▶ [Directive]
Render the listing below as a numbered list with one entry per line and no blank lines, leaving out the pictures.
=== Records ===
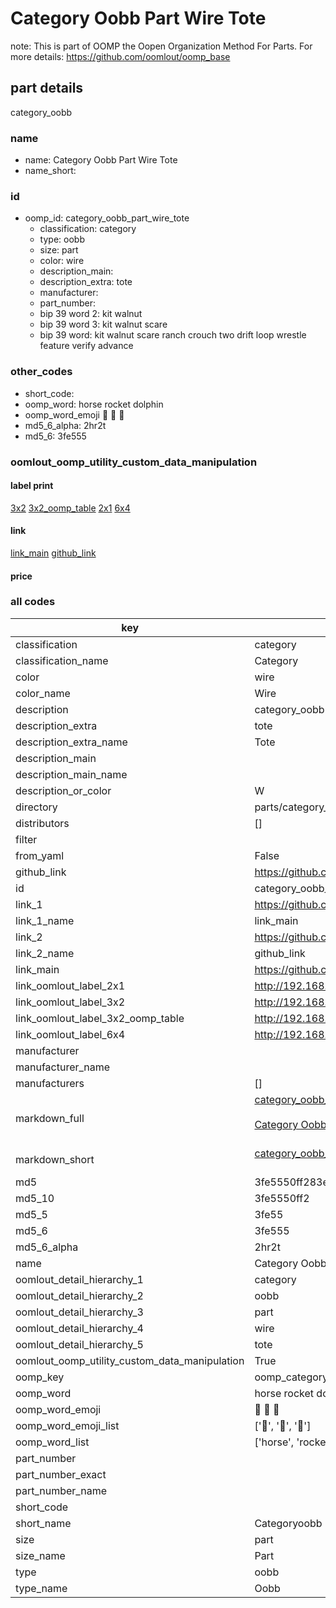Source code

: # Category Oobb Part Wire Tote  

note: This is part of OOMP the Oopen Organization Method For Parts. For more details: https://github.com/oomlout/oomp_base

##  part details



category_oobb

### name
* name: Category Oobb Part Wire Tote
* name_short: 
### id
* oomp_id: category_oobb_part_wire_tote
  * classification: category
  * type: oobb
  * size: part
  * color: wire
  * description_main: 
  * description_extra: tote
  * manufacturer: 
  * part_number: 
  * bip 39 word 2: kit walnut
  * bip 39 word 3: kit walnut scare
  * bip 39 word: kit walnut scare ranch crouch two drift loop wrestle feature verify advance

### other_codes
* short_code: 
* oomp_word: horse rocket dolphin
* oomp_word_emoji :horse: :rocket: :dolphin:
* md5_6_alpha: 2hr2t
* md5_6: 3fe555






### oomlout_oomp_utility_custom_data_manipulation
#### label print
[3x2](http://192.168.1.245:1112/?label=oomp%202hr2t)
[3x2_oomp_table](http://192.168.1.107:1112/?label=oomp%202hr2t)
[2x1](http://192.168.1.242:1112/?label=oomp%202hr2t)
[6x4](http://192.168.1.55:1112/?label=oomp%202hr2t)    

#### link

[link_main](https://github.com/oomlout/oomlout_oomp_current_version_messy/tree/main/parts/category_oobb_part_wire_tote) [github_link](https://github.com/oomlout/oomlout_oomp_part_src/tree/main/parts/category_oobb_part_wire_tote)                             

#### price







### all codes 
| key | value |  
| --- | --- |  
| classification | category |  
| classification_name | Category |  
| color | wire |  
| color_name | Wire |  
| description | category_oobb |  
| description_extra | tote |  
| description_extra_name | Tote |  
| description_main |  |  
| description_main_name |  |  
| description_or_color | W  |  
| directory | parts/category_oobb_part_wire_tote |  
| distributors | [] |  
| filter |  |  
| from_yaml | False |  
| github_link | https://github.com/oomlout/oomlout_oomp_part_src/tree/main/parts/category_oobb_part_wire_tote |  
| id | category_oobb_part_wire_tote |  
| link_1 | https://github.com/oomlout/oomlout_oomp_current_version_messy/tree/main/parts/category_oobb_part_wire_tote |  
| link_1_name | link_main |  
| link_2 | https://github.com/oomlout/oomlout_oomp_part_src/tree/main/parts/category_oobb_part_wire_tote |  
| link_2_name | github_link |  
| link_main | https://github.com/oomlout/oomlout_oomp_current_version_messy/tree/main/parts/category_oobb_part_wire_tote |  
| link_oomlout_label_2x1 | http://192.168.1.242:1112/?label=oomp%202hr2t |  
| link_oomlout_label_3x2 | http://192.168.1.245:1112/?label=oomp%202hr2t |  
| link_oomlout_label_3x2_oomp_table | http://192.168.1.107:1112/?label=oomp%202hr2t |  
| link_oomlout_label_6x4 | http://192.168.1.55:1112/?label=oomp%202hr2t |  
| manufacturer |  |  
| manufacturer_name |  |  
| manufacturers | [] |  
| markdown_full | [category_oobb_part_wire_tote](https://github.com/oomlout/oomlout_oomp_current_version_messy/tree/main/parts/category_oobb_part_wire_tote)<br>[](https://github.com/oomlout/oomlout_oomp_current_version_messy/tree/main/parts/category_oobb_part_wire_tote)<br>[Category Oobb Part Wire Tote](https://github.com/oomlout/oomlout_oomp_current_version_messy/tree/main/parts/category_oobb_part_wire_tote)<br><br> |  
| markdown_short | [category_oobb_part_wire_tote](https://github.com/oomlout/oomlout_oomp_current_version_messy/tree/main/parts/category_oobb_part_wire_tote)<br><br> |  
| md5 | 3fe5550ff283e85bae9a1b1980bdb3d7 |  
| md5_10 | 3fe5550ff2 |  
| md5_5 | 3fe55 |  
| md5_6 | 3fe555 |  
| md5_6_alpha | 2hr2t |  
| name | Category Oobb Part Wire Tote |  
| oomlout_detail_hierarchy_1 | category |  
| oomlout_detail_hierarchy_2 | oobb |  
| oomlout_detail_hierarchy_3 | part |  
| oomlout_detail_hierarchy_4 | wire |  
| oomlout_detail_hierarchy_5 | tote |  
| oomlout_oomp_utility_custom_data_manipulation | True |  
| oomp_key | oomp_category_oobb_part_wire_tote |  
| oomp_word | horse rocket dolphin |  
| oomp_word_emoji | :horse: :rocket: :dolphin: |  
| oomp_word_emoji_list | [':horse:', ':rocket:', ':dolphin:'] |  
| oomp_word_list | ['horse', 'rocket', 'dolphin'] |  
| part_number |  |  
| part_number_exact |  |  
| part_number_name |  |  
| short_code |  |  
| short_name | Categoryoobb |  
| size | part |  
| size_name | Part |  
| type | oobb |  
| type_name | Oobb |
===
▶ [Response]
1. Source code
2. : # Category Oobb Part Wire Tote  
3. note: This is part of OOMP the Oopen Organization Method For Parts. For more details: https://github.com/oomlout/oomp_base
4. ##  part details
5. category_oobb
6. ### name
7. * name: Category Oobb Part Wire Tote
8. * name_short: 
9. ### id
10. * oomp_id: category_oobb_part_wire_tote
11.   * classification: category
12.   * type: oobb
13.   * size: part
14.   * color: wire
15.   * description_main: 
16.   * description_extra: tote
17.   * manufacturer: 
18.   * part_number: 
19.   * bip 39 word 2: kit walnut
20.   * bip 39 word 3: kit walnut scare
21.   * bip 39 word: kit walnut scare ranch crouch two drift loop wrestle feature verify advance
22. ### other_codes
23. * short_code: 
24. * oomp_word: horse rocket dolphin
25. * oomp_word_emoji :horse: :rocket: :dolphin:
26. * md5_6_alpha: 2hr2t
27. * md5_6: 3fe555
28. ### oomlout_oomp_utility_custom_data_manipulation
29. #### label print
30. [3x2](http://192.168.1.245:1112/?label=oomp%202hr2t)
31. [3x2_oomp_table](http://192.168.1.107:1112/?label=oomp%202hr2t)
32. [2x1](http://192.168.1.242:1112/?label=oomp%202hr2t)
33. [6x4](http://192.168.1.55:1112/?label=oomp%202hr2t)    
34. #### link
35. [link_main](https://github.com/oomlout/oomlout_oomp_current_version_messy/tree/main/parts/category_oobb_part_wire_tote) [github_link](https://github.com/oomlout/oomlout_oomp_part_src/tree/main/parts/category_oobb_part_wire_tote)                             
36. #### price
37. ### all codes 
38. | key | value |  
39. | --- | --- |  
40. | classification | category |  
41. | classification_name | Category |  
42. | color | wire |  
43. | color_name | Wire |  
44. | description | category_oobb |  
45. | description_extra | tote |  
46. | description_extra_name | Tote |  
47. | description_main |  |  
48. | description_main_name |  |  
49. | description_or_color | W  |  
50. | directory | parts/category_oobb_part_wire_tote |  
51. | distributors | [] |  
52. | filter |  |  
53. | from_yaml | False |  
54. | github_link | https://github.com/oomlout/oomlout_oomp_part_src/tree/main/parts/category_oobb_part_wire_tote |  
55. | id | category_oobb_part_wire_tote |  
56. | link_1 | https://github.com/oomlout/oomlout_oomp_current_version_messy/tree/main/parts/category_oobb_part_wire_tote |  
57. | link_1_name | link_main |  
58. | link_2 | https://github.com/oomlout/oomlout_oomp_part_src/tree/main/parts/category_oobb_part_wire_tote |  
59. | link_2_name | github_link |  
60. | link_main | https://github.com/oomlout/oomlout_oomp_current_version_messy/tree/main/parts/category_oobb_part_wire_tote |  
61. | link_oomlout_label_2x1 | http://192.168.1.242:1112/?label=oomp%202hr2t |  
62. | link_oomlout_label_3x2 | http://192.168.1.245:1112/?label=oomp%202hr2t |  
63. | link_oomlout_label_3x2_oomp_table | http://192.168.1.107:1112/?label=oomp%202hr2t |  
64. | link_oomlout_label_6x4 | http://192.168.1.55:1112/?label=oomp%202hr2t |  
65. | manufacturer |  |  
66. | manufacturer_name |  |  
67. | manufacturers | [] |  
68. | markdown_full | [category_oobb_part_wire_tote](https://github.com/oomlout/oomlout_oomp_current_version_messy/tree/main/parts/category_oobb_part_wire_tote)<br>[](https://github.com/oomlout/oomlout_oomp_current_version_messy/tree/main/parts/category_oobb_part_wire_tote)<br>[Category Oobb Part Wire Tote](https://github.com/oomlout/oomlout_oomp_current_version_messy/tree/main/parts/category_oobb_part_wire_tote)<br><br> |  
69. | markdown_short | [category_oobb_part_wire_tote](https://github.com/oomlout/oomlout_oomp_current_version_messy/tree/main/parts/category_oobb_part_wire_tote)<br><br> |  
70. | md5 | 3fe5550ff283e85bae9a1b1980bdb3d7 |  
71. | md5_10 | 3fe5550ff2 |  
72. | md5_5 | 3fe55 |  
73. | md5_6 | 3fe555 |  
74. | md5_6_alpha | 2hr2t |  
75. | name | Category Oobb Part Wire Tote |  
76. | oomlout_detail_hierarchy_1 | category |  
77. | oomlout_detail_hierarchy_2 | oobb |  
78. | oomlout_detail_hierarchy_3 | part |  
79. | oomlout_detail_hierarchy_4 | wire |  
80. | oomlout_detail_hierarchy_5 | tote |  
81. | oomlout_oomp_utility_custom_data_manipulation | True |  
82. | oomp_key | oomp_category_oobb_part_wire_tote |  
83. | oomp_word | horse rocket dolphin |  
84. | oomp_word_emoji | :horse: :rocket: :dolphin: |  
85. | oomp_word_emoji_list | [':horse:', ':rocket:', ':dolphin:'] |  
86. | oomp_word_list | ['horse', 'rocket', 'dolphin'] |  
87. | part_number |  |  
88. | part_number_exact |  |  
89. | part_number_name |  |  
90. | short_code |  |  
91. | short_name | Categoryoobb |  
92. | size | part |  
93. | size_name | Part |  
94. | type | oobb |  
95. | type_name | Oobb |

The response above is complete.